> **TEXT BLOCK**:
Genetic association testing of the ARHGEF10 gene with CIPN

Taqman PCR testing achieved a genotyping rate of 99.5% in the 75 patients at the three ARHGEF10 SNV studied. One patient sample at rs9657362 failed the PCR reaction. All SNV passed quality control tests. The observed minor allele frequency (MAF) of ARHGEF10 SNV in N08CA was similar to the prior study N08C1 and to the standard reference datasets by the 1000 Genome Project (1KG) and the NHLBI (Fig. 2a). The distribution of genotypes was consistent with Hardy Weinberg equilibrium. All tested SNV were non-synonymous, i.e., predicted to alter the protein sequence (Fig. 2b). Gene level testing with C-alpha found a significant association of the ARHGEF10 gene with the CIPN phenotype with a significance level of p=0.024.

Figure 2. Quality control of ARHGEF10 genotyping.

Figure 2

Open in a new tab

a. The minor allele frequency (MAF) observed in the N08CA genomic study population (solid-colored bars) is shown for the three non-synonymous, recurrent SNV in ARHGEF10. The observed MAF was similar to the MAF previously observed in N08C1 and to the MAF reported for large reference datasets from the 1000 genomes project (1KG) and the NHLBI 4550 exome cohort (NHLBI). b. The relative proportion of homozygous major, heterozygous, and homozygous minor genotypes for each SNV were consistent with Hardy Weinberg equilibrium expectations.

Effect of the three SNV in ARHGEF10

Breakdown of the individual SNV contribution suggested a phenomenon similar to N08C1. In N08C1, the association signal was dominated by rs9657362 with an odds-ratio (OR) of 4.8. In the present replication study, N08CA, rs9657362 also had the highest OR at 3.56 with a significance level of p=0.018. As is the original study, the direction of the effect of rs9657362 was protective against CIPN. Consistent with weaker effects of rs17683288 and rs2294039 observed in the previous study, there was only a weak contribution of rs17683288 and rs2294039. In the present study, rs17683288 had an OR of 1.79 compared with an OR of 2.29 in N08C1. The effect of rs2294039 was indeterminate in N08CA. The magnitude and direction of effect of the ARHGEF10 SNV in N08CA were thereby overall similar to the previous study, while they were also consistent with the regression to the mean effect typically observed in replication studies. OR results for N08CA were calculated for a dominant model to make them directly comparable to the N08C1 results in our previous report [7].

> **LIST OF TASKS**:
**1.** List every SNV identifier, in the form beginning with "rs", that the ARHGEF10 passage names.
**2.** Print the ARHGEF10 passage from "Taqman PCR testing" to "of ARHGEF10 genotyping.".
**3.** Proceed with the ARHGEF10 passage, picking up after its final sentence.
The records are not needed for any task.

> **GIVEN INFORMATION**:

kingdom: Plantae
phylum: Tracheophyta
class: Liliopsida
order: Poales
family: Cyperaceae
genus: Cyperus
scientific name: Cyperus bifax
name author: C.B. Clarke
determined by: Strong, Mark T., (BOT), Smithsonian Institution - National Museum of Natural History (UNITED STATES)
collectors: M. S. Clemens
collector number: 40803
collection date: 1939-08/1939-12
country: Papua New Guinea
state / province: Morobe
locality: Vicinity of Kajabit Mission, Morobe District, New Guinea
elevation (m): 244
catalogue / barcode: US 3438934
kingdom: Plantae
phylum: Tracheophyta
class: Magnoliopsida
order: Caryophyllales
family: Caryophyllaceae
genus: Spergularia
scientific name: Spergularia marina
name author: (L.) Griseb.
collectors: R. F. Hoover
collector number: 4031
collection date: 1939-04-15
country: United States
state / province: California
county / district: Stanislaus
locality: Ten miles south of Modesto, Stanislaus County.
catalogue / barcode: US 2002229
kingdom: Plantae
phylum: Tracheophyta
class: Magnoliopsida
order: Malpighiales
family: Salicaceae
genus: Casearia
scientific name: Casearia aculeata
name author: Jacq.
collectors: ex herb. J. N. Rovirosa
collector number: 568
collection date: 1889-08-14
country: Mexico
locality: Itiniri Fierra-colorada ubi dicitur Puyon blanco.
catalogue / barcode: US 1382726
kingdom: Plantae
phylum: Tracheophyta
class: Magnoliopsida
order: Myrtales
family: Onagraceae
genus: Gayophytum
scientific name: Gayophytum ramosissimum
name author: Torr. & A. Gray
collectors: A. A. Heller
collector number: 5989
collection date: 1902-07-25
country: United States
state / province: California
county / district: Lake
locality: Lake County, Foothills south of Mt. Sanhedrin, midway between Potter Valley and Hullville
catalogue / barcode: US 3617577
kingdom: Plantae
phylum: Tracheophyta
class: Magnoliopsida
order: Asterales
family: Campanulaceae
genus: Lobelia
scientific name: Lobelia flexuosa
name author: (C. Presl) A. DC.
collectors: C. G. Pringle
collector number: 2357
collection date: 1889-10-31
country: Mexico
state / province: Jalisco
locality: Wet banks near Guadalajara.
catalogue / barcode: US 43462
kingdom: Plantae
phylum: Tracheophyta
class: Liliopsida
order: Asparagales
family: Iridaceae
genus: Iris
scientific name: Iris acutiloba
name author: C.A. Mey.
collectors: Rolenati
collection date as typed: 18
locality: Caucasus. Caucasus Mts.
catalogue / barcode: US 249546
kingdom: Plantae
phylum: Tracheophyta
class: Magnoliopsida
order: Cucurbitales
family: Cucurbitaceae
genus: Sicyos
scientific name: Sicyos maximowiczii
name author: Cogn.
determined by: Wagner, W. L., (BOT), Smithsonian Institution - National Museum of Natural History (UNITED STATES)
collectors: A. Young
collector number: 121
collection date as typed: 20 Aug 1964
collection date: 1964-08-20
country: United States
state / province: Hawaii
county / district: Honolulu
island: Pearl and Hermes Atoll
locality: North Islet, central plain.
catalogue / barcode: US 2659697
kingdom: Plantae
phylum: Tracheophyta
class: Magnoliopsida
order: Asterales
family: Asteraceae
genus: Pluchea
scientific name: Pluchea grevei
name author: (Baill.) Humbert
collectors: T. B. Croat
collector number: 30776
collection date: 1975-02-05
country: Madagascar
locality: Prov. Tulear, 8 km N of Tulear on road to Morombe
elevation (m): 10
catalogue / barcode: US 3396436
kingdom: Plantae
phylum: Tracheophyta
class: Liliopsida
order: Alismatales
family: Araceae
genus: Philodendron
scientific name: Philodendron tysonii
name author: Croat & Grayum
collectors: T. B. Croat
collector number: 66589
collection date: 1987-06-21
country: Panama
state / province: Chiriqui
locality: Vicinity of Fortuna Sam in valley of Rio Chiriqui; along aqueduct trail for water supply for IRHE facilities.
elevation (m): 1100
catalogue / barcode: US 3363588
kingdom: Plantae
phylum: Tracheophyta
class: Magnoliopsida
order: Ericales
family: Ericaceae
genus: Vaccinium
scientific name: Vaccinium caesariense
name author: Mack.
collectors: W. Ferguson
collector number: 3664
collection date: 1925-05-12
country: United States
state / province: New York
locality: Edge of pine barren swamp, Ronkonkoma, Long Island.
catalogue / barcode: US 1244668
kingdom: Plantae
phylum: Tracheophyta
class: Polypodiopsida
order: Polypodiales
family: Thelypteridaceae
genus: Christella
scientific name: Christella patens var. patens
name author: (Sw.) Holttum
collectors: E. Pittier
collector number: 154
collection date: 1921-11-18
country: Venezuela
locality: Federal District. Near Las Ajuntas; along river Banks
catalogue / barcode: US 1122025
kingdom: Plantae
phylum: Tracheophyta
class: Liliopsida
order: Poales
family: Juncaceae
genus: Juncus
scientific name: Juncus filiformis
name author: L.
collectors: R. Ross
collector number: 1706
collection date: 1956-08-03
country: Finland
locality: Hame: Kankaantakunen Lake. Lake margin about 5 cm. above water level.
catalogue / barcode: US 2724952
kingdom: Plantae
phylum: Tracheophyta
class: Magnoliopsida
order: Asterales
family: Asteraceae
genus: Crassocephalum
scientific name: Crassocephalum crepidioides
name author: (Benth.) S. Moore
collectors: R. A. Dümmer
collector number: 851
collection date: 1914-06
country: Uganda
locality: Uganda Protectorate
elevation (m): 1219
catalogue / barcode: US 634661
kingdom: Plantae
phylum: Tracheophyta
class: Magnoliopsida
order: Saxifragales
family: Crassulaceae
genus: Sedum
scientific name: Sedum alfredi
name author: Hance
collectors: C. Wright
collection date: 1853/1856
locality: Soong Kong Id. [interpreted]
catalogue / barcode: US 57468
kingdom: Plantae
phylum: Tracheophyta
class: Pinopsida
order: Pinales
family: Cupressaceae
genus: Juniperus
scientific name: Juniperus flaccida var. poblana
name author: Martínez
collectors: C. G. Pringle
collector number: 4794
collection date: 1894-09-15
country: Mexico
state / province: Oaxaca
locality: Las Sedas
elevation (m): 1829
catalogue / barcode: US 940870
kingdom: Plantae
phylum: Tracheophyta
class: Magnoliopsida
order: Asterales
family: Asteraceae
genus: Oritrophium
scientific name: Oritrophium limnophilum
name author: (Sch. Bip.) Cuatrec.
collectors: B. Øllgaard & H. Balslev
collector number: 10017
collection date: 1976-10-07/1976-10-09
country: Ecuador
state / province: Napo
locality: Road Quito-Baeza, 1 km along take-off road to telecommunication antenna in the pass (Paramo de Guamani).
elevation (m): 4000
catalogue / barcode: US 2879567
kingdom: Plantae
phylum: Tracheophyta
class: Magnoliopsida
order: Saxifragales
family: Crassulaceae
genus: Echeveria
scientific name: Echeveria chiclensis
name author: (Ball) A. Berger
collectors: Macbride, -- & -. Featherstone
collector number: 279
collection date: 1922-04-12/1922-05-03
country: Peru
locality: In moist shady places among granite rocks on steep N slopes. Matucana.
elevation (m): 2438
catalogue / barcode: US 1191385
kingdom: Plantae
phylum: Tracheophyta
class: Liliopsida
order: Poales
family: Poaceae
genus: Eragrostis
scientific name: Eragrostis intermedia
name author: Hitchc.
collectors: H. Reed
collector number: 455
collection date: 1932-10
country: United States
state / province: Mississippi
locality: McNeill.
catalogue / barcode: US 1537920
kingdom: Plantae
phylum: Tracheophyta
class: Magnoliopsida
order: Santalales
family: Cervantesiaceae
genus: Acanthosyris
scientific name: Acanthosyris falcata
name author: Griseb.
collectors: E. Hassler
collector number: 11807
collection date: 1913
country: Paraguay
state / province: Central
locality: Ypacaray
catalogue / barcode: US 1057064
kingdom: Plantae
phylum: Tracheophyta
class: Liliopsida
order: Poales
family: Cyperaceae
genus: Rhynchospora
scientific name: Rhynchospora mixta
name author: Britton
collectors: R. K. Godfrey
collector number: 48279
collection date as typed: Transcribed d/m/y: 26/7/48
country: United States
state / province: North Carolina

> **PER-TASK ANSWERS**:
**1.** rs9657362, rs17683288, rs2294039

**2.**
Taqman PCR testing achieved a genotyping rate of 99.5% in the 75 patients at the three ARHGEF10 SNV studied. One patient sample at rs9657362 failed the PCR reaction. All SNV passed quality control tests. The observed minor allele frequency (MAF) of ARHGEF10 SNV in N08CA was similar to the prior study N08C1 and to the standard reference datasets by the 1000 Genome Project (1KG) and the NHLBI (Fig. 2a). The distribution of genotypes was consistent with Hardy Weinberg equilibrium. All tested SNV were non-synonymous, i.e., predicted to alter the protein sequence (Fig. 2b). Gene level testing with C-alpha found a significant association of the ARHGEF10 gene with the CIPN phenotype with a significance level of p=0.024.

Figure 2. Quality control of ARHGEF10 genotyping.

**3.**
Classifier to estimate probability of CIPN

Eight different genotype combinations were possible for the three alleles in ARHGEF10. A classifier was used to determine, how effectively this genetic information could help to make a clinical prediction. For the N08CA dataset, on which the classifier was initially “trained”, it predicted the “case” or “control” status correctly in 61.8% percent of patients. Comparing this result with a rate of 50% expected by chance (“flipping a coin”), the genetic information added a correct prediction for 11.8% of patients. Testing the classifier on the previously reported data from N08C1, it predicted the “case” versus “control” label correctly in 64.9% of patients.

Receiver operating characteristic (ROC) curve comparison in N08CA and N08C1

Receiver-operating characteristic (ROC) curves were generated by varying the discriminating threshold (detailed in Methods). The area under the curve (AUC) for N08CA was 0.60. The AUC for N08C1 was 0.66 again underscoring the robustness of the validation and comparability of results in the two studies.

Discussion

The present study was designed to allow independent validation of a recently published report on CIPN genetics [7]. The original study, Alliance N08C1, was the first in the field to integrate cutting-edge next generation sequencing and reliable CIPN phenotyping by serial PRO with the CIPN20 instrument. The study concluded that mutations in non-CMT alleles, i.e., SNV, in the CMT gene ARHGEF10 were associated with CIPN. The present study successfully replicated this observation in an independent cohort, Alliance N08CA. N08CA lent itself as an ideal replication cohort for two reasons. Firstly, like N08C1, N08CA is a CIPN trial in patients receiving a similar regimen of paclitaxel and, secondly, neuropathy was phenotyped using the CIPN20 instrument repeatedly throughout the course of chemotherapy administration. Because of these methodological novelties, validation in an independent trial is an important result.

Alliance N08CA was smaller in size than the original study N08C1. Its statistical power was therefore smaller and the significance level of the positive result was—as expected—more moderate. Given the study design, this did not compromise the interpretation of the present study, because the endpoint for the analysis of N08CA was predefined and therefore was significant, at p=0.024, without a need to adjust for additional tests.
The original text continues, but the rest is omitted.